Try it
List each distinct username that appears as the author of a message in the cljdoc chat thread below.

Excerpt
┌──
Fork me on GitHub
#cljdoc
<
2021-10-19
>
deep-symmetry02:10:18

I just came here to ask the same thing. Hopefully it can be restored!

martinklepsch10:10:42

Just saw this now (didn’t check my email where alerts go) — restarting 🙂

martinklepsch10:10:09

The machine was at 100% CPU and failed to handle incoming requests.

martinklepsch10:10:37

Does anyone have advice on understanding why this happened how we can understand why it’s happening the next time around? Anecdotally it feels like this wasn’t an issue for a long time but over the last months I probably restarted the service twice.

lread10:10:20

The obvious default spot to check is the logs. Capturing a thread dump, if possible, before restarting can be helpful.

lread10:10:21

Can't remember what kind of metrics cljdoc is collecting on itself. If cpu usage is one of them, you could correlate when cpu went high against logs.

martinklepsch14:10:13

The logs basically stop around 8:34pm (UTC) yesterday 😅

martinklepsch14:10:22

@lee I’d be happy to share prod access with you + some guide on how to restart the service

lread14:10:39

Sure, sounds good!

lread14:10:13

Curious, Cora did trigger a redeploy and that did not work. I wonder why. Maybe the container was pooched?

martinklepsch14:10:54

I think the redeploy will only actually deploy if the sha changes or something like that

martinklepsch14:10:27

It might have worked to push an empty commit or the likes

martinklepsch14:10:04

Basically we publish to docker and when the deploy asks for the same docker image Nomad (the scheduler) will be like “eh; nothing to do here”

martinklepsch14:10:45

@deleted-user I’m assuming this is a joke but just in case it’s not, do you happen to have experience with https://www.nomadproject.io/?

martinklepsch14:10:05

ah that’s cool. I basically just use it to achieve a green/blue type deployment thing where there is no downtime between deploys (vs. systemd or similar)

martinklepsch14:10:09

@deleted-user if you’re interested I’d also be happy to share prod access with you

martinklepsch14:10:42

That’s awesome but I’m also just asking to de-risk the ops part a bit, no expectation that you or someone else necessarily dig into the cpu issue 🙂
└──
Dataset excerpts
┌──
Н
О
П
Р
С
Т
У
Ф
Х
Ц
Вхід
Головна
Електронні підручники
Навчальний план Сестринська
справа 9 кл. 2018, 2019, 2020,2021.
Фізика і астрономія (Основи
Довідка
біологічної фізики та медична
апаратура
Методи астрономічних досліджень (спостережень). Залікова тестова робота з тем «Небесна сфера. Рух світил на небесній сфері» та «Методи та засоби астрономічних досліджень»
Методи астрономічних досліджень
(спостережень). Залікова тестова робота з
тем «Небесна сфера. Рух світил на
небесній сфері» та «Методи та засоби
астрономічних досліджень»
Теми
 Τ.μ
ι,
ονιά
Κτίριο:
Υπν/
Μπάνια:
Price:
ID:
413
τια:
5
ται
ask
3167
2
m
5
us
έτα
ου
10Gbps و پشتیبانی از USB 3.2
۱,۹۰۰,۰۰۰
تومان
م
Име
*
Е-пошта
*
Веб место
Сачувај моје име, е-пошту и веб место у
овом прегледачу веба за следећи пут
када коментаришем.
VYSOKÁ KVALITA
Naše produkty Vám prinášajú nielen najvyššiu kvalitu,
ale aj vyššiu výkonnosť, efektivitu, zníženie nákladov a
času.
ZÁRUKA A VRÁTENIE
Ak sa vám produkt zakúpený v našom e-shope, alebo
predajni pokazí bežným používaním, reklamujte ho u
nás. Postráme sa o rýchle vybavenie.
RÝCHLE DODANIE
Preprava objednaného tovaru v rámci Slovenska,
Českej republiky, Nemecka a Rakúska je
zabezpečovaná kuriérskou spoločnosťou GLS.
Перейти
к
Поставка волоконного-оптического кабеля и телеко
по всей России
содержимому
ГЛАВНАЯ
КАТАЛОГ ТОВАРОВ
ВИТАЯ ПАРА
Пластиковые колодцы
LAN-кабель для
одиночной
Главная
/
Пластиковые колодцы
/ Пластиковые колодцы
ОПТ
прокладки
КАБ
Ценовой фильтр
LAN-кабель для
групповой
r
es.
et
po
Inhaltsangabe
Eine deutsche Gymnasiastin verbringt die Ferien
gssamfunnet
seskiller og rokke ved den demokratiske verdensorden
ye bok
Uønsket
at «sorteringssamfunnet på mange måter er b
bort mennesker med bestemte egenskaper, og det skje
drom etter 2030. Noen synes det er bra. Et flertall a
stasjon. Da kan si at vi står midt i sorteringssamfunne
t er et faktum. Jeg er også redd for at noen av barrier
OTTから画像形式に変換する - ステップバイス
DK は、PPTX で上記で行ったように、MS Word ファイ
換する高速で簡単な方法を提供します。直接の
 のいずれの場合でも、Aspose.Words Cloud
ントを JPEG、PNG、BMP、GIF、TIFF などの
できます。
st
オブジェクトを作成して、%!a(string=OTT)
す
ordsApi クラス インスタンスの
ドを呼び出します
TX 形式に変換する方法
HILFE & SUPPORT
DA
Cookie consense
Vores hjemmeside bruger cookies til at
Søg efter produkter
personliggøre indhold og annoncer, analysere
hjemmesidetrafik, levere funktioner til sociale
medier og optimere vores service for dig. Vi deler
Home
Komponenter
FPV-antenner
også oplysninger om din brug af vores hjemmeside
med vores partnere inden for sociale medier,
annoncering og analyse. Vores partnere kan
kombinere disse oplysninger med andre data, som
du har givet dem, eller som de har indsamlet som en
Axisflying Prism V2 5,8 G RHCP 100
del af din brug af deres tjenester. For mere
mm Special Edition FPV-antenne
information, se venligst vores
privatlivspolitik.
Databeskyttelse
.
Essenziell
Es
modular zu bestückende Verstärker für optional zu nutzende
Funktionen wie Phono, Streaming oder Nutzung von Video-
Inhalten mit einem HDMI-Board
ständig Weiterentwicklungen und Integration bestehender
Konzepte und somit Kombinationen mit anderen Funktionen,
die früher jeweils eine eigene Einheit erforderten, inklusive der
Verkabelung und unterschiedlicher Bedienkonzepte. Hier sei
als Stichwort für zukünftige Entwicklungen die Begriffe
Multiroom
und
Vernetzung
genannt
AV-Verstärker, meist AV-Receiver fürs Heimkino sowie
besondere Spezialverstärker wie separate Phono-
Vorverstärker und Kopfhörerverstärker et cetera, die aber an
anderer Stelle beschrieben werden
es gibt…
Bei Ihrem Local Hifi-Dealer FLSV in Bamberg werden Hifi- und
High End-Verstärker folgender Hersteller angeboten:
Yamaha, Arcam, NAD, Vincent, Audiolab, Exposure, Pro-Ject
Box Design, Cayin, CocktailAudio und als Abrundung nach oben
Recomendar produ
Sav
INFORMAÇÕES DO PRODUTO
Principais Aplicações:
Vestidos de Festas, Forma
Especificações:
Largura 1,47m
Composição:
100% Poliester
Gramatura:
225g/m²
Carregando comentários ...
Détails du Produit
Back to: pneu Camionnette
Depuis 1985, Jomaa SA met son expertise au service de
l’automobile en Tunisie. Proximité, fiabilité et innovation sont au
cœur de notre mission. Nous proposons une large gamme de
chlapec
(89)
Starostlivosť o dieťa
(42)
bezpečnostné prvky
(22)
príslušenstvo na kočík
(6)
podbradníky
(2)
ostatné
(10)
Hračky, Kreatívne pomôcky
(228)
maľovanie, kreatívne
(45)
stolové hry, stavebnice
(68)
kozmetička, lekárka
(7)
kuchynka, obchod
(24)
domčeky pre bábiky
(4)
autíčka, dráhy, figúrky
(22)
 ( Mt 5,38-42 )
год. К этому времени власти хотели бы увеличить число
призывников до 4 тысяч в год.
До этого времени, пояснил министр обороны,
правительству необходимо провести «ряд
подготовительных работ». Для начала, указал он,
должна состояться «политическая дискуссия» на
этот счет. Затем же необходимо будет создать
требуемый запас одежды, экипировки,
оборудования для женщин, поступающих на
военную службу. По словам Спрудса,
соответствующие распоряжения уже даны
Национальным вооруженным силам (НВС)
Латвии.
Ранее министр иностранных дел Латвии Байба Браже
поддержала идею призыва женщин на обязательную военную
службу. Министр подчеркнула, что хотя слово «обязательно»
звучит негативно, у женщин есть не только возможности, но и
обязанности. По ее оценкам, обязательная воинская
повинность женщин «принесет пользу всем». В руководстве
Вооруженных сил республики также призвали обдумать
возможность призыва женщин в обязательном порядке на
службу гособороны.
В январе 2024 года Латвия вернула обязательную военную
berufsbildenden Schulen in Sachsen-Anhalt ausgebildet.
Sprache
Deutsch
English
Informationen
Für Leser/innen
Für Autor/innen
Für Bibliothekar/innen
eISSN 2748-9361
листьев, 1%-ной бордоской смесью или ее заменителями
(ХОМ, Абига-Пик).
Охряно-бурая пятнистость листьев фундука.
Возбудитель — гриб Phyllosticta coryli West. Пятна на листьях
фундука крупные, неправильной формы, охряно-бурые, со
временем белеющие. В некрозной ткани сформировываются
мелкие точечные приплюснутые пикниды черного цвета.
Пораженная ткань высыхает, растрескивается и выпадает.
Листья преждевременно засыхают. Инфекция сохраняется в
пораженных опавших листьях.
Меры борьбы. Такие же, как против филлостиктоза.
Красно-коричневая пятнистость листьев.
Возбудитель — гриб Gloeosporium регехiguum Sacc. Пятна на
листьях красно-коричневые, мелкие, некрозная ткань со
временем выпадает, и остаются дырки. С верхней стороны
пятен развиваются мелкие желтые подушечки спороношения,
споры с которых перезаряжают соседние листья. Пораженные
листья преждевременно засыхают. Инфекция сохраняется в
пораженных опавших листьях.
└──
Answer to the problem
deep-symmetry, martinklepsch, lread